It would really be nice to have some more information

On the face of it, as long as you're happy to ignore the second value for STB, you can simply remove the insistence of a semicolon ; after the value. Like this

perl -ple '/^[^#].*FDP=(\d+);.*STB=(\d+\.\d+)/ and $_.=($2 >= 0.8?" STRAND BIAS ":" GOOD ").$1." reads"'

But that's pretty awful Perl code and, as you have found, damned hard to debug

I would prefer something like this: a script which extracts all of the labelled values into a hash and uses them directly from there

I've guessed that you want all of the STB values to be under 0.8 for a GOOD result, so I've used the all function from List::Util to test that. I just split the STB value on commas and create a Boolean $all_ok status variable that indicates whether this is true. This works fine whether there's one value or one thousand

Then printf builds the output string from the components that we've calculated

I've emptied the $line variable so that we can see just what is appended to each line for debugging purposes. Just delete that statement or comment it out for the real run

use strict;
use warnings qw/ all FATAL /;

use List::Util 'all';

while ( <> ) {
    next unless /\S/;
    my @fields = split;

    chomp( my $line = $_ );

    my %values = map { split /=/ } split /;/, $fields[7];
    my $all_ok = all { $_ < 0.8 } split /,/, $values{STB};

    $line = '';  # for debugging

    printf "%s %s %s reads\n", $line, $all_ok ? 'GOOD' : 'STRAND BIAS', $values{FDP};
}

output

 GOOD 39 reads
 GOOD 105 reads
 GOOD 111 reads
 GOOD 320 reads
 STRAND BIAS 82 reads



Update

Now that you've explained that you want a list of status values in the output I can write a better solution.
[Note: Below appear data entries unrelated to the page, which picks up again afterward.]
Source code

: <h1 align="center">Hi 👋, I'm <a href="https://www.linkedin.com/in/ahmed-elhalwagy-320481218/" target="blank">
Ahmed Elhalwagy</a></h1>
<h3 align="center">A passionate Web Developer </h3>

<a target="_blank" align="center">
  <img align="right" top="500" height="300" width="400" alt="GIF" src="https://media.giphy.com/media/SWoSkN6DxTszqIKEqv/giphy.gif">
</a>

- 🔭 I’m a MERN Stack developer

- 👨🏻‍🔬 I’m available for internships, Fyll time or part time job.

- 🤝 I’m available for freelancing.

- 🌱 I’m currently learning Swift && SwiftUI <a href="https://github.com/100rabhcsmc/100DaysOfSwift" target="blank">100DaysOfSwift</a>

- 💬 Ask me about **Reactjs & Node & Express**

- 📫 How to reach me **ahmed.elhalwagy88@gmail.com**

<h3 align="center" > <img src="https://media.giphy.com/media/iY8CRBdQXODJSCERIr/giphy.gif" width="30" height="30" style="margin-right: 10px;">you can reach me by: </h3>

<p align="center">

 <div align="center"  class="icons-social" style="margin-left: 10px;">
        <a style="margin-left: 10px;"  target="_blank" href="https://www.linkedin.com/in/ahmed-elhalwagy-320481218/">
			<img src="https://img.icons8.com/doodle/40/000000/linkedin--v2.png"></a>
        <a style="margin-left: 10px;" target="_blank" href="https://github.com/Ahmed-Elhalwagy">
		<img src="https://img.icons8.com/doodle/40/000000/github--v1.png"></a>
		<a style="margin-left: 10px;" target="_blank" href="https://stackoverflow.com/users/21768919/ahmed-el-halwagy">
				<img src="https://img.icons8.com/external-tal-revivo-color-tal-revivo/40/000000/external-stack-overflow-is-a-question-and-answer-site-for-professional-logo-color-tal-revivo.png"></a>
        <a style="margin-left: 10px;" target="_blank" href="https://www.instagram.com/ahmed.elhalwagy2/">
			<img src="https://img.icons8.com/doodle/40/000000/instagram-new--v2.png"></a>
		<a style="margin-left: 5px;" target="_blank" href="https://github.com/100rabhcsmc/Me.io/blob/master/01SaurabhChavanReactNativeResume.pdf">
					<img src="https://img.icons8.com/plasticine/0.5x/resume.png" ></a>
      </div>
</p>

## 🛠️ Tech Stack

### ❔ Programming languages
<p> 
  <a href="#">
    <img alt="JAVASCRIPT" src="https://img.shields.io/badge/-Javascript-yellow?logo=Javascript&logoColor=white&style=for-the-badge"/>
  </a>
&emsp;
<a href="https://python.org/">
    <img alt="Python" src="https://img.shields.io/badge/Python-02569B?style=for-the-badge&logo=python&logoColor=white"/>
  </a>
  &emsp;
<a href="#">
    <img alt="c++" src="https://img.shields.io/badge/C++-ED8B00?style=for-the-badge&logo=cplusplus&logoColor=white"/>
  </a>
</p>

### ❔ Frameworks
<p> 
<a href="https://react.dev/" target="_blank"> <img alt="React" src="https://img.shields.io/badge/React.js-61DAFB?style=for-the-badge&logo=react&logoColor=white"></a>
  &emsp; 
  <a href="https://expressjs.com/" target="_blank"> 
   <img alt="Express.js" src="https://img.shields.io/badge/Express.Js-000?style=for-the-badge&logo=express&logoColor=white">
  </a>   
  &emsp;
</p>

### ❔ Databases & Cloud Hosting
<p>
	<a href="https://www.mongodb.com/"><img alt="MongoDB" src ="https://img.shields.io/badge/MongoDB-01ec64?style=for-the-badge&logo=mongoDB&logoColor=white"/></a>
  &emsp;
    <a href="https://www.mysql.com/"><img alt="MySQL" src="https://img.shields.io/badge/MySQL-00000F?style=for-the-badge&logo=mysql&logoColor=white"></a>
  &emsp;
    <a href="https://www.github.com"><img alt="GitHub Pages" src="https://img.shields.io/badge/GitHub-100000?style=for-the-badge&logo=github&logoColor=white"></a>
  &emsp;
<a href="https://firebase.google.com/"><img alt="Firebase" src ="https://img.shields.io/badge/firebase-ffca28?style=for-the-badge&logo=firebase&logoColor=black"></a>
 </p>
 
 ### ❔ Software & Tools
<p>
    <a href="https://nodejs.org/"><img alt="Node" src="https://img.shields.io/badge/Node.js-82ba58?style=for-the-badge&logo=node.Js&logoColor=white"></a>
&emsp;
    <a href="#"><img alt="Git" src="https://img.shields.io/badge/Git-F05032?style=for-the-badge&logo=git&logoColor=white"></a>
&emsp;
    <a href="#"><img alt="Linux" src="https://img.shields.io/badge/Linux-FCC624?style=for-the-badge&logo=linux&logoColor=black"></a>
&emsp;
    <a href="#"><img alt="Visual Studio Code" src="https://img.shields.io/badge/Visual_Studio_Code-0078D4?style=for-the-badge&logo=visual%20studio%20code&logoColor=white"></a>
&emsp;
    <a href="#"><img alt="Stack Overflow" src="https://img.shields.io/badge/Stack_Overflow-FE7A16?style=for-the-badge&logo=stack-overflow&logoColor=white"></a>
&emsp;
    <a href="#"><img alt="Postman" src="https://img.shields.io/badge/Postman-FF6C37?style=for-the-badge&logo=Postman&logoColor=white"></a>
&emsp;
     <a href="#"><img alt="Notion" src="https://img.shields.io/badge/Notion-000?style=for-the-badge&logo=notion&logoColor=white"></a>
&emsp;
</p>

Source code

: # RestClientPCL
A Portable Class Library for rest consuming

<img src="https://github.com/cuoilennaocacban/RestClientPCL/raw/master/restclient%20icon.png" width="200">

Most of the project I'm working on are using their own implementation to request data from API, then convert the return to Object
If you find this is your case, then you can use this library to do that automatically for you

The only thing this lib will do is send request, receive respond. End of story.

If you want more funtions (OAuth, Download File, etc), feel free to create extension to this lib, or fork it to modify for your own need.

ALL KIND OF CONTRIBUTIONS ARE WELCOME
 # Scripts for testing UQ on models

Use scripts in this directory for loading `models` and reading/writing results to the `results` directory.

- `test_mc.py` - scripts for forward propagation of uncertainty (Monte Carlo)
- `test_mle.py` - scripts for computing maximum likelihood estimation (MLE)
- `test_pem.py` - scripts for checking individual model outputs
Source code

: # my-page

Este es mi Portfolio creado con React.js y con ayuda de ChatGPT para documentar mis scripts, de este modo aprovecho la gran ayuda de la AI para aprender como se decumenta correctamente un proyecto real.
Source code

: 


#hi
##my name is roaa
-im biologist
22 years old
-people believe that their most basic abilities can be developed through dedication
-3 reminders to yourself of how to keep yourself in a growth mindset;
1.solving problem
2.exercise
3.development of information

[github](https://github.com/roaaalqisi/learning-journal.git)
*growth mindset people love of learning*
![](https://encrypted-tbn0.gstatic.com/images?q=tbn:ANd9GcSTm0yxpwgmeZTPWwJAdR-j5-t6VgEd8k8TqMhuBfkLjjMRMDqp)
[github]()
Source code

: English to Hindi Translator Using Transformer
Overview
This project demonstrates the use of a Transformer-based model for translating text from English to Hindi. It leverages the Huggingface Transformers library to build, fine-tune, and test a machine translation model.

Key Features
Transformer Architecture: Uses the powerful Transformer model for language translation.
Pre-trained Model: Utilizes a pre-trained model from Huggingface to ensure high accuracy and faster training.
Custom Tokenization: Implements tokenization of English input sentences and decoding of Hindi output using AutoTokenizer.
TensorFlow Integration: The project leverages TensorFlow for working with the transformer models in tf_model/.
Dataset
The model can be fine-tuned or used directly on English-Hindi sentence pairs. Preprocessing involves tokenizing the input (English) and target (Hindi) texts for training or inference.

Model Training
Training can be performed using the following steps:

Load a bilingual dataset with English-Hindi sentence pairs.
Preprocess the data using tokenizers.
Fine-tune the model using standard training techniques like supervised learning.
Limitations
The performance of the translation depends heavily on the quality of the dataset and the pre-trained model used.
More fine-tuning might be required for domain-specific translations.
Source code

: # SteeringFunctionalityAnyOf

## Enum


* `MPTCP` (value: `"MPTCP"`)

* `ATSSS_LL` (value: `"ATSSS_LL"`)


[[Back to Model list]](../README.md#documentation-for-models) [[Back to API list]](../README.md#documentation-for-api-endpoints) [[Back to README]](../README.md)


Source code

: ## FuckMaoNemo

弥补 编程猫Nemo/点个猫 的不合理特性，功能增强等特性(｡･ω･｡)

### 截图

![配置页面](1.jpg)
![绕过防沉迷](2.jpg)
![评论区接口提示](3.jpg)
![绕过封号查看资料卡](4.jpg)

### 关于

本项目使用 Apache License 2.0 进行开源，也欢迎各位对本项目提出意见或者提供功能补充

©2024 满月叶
You no longer need List::Util::all, but instead need to create an array of boolean status values from the list of STB data

Don't forget to comment out $line = '' before you run the data for real

It looks like this

use strict;
use warnings qw/ all FATAL /;

use List::Util 'all';

while ( <> ) {
    next unless /\S/;
    my @fields = split;

    chomp( my $line = $_ );

    my %values = map { split /=/ } split /;/, $fields[7];

    my @stb_ok = map { $_ < 0.8 } split /,/, $values{STB};
    my @good   = map { $_ ? 'GOOD' : 'STRAND BIAS' } @stb_ok;

    $line = '';  # for debugging

    printf "%s %s %s reads\n", $line, "@good", $values{FDP};
}

output

 GOOD GOOD 39 reads
 GOOD 105 reads
 GOOD 111 reads
 GOOD GOOD 320 reads
 STRAND BIAS 82 reads